== TO DO ==
• 1. Please translate this sentence from the article on same-sex reproduction in mice into Spanish: "The mice with two fathers only lived for 48 hours."
• 2. According to the article on same-sex reproduction in mice, which journal published the paper?
• 3. Write a continuation of the article on same-sex reproduction in mice, starting after its final sentence.

== SUPPLIED TEXT ==
------

All mammals on Earth reproduce in nature by mating with the opposite sex. Now, scientists have overcome this mammalian reproduction barrier — with mice. A paper published today in the journal Cell Stem Cell demonstrates that same-sex reproduction in mammals is achievable using the right tools.
Researchers from the Chinese Academy of Science used embryonic stem cells and gene editing to produce offspring from two male mice and from two female mice. The mice with two mothers lived to adulthood and were able to have offspring of their own. The mice with two fathers only lived for 48 hours.
Previously, scientists have produced baby mice with same-sex parents, but those cases required genetic manipulations, and the offspring had serious abnormalities. In this case, scientists removed embryonic stem cells from a female mouse. Next, they removed maternal imprinting from three crucial regions of DNA using the tools from Crispr-Cas9. The modified stem cells were implanted into the unfertilized egg of the other female house, and formed an embryo. The study says of the 210 embryos produced, 29 mice were born.
The process of imprinting has been an obstacle for reproducing mammals from same-sex parents. The research raises questions about why mammals can conceive only when an egg is fertilized by a sperm. Parthenogenesis — reproduction without fertilization — occurs in many vertebrate and invertebrate species.
While this is an exciting development that provides more insight into barriers in the mammalian reproduction process, it does not mean that human same-sex couples will be able to emulate the experiment soon.

------

== GIVEN ENTRIES ==
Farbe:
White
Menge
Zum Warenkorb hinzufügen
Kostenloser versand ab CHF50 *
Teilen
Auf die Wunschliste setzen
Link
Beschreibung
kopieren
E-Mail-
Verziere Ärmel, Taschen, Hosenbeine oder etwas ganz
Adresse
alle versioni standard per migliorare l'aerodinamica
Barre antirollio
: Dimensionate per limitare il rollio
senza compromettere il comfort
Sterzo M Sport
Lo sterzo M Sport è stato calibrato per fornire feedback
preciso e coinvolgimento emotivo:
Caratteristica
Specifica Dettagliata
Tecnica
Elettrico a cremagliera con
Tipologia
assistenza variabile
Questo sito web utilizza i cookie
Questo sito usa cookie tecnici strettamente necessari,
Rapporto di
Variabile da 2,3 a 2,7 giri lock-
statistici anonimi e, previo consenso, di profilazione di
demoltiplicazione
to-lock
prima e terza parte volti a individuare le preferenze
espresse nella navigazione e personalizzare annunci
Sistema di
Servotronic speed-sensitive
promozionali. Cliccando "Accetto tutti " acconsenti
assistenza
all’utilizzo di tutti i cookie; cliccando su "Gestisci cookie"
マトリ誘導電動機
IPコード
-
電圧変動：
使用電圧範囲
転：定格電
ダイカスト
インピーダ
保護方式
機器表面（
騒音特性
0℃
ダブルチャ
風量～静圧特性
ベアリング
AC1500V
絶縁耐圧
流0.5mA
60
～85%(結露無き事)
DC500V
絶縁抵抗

------

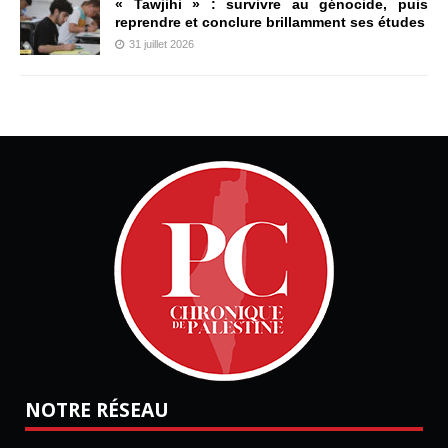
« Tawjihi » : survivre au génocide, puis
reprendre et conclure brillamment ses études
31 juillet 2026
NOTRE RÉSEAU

------

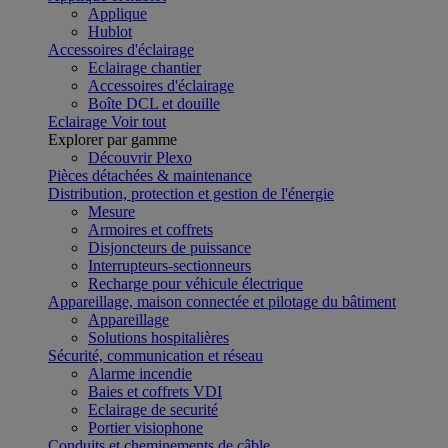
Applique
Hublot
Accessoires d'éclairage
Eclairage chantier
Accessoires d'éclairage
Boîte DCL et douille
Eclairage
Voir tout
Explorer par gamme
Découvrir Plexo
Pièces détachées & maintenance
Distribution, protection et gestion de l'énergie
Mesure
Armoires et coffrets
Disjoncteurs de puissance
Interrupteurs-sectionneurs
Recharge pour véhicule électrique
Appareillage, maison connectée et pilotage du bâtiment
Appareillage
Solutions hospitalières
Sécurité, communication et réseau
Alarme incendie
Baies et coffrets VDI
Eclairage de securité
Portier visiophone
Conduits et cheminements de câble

------

== PER-TASK ANSWERS ==
• 1. Los ratones con dos padres solo vivieron 48 horas.

• 2. Cell Stem Cell.

• 3.
Prof Azim Surani, director of germline and epigenomics research at the Gurdon Institute, University of Cambridge, told the Guardian: “The comprehensive nature of the manipulations involved rules out – at least for now – any such attempts to generate bi-maternal human embryos. The bi-paternal embryos in this experiment, in any case, did not survive for long”.
Dr. Teresa Holm, from the University of Auckland, told BBC this research could pave the way, but there are "significant ethical and safety concerns that would need to be overcome.”
Jacob Hanna, a molecular geneticist at the Weizmann Institute of Science in Rehovot, Israel, told Nature that the study’s success rate was actually pretty low, too.
“Most, if not all, of the embryos that they developed were still abnormal and could not survive,” Hanna told Nature. “I think it’s almost impossible that this would be allowed for clinical application.”
Allan Spradling, a reproductive biologist at the Carnegie Institution for Science, echoed similar sentiments when speaking to Nature.
“I don’t think it’s going to lead to people genetically having two mothers or two fathers as a routine thing,” Spradling told Nature. “We don’t understand it well enough, and it might be too risky to take it that far.”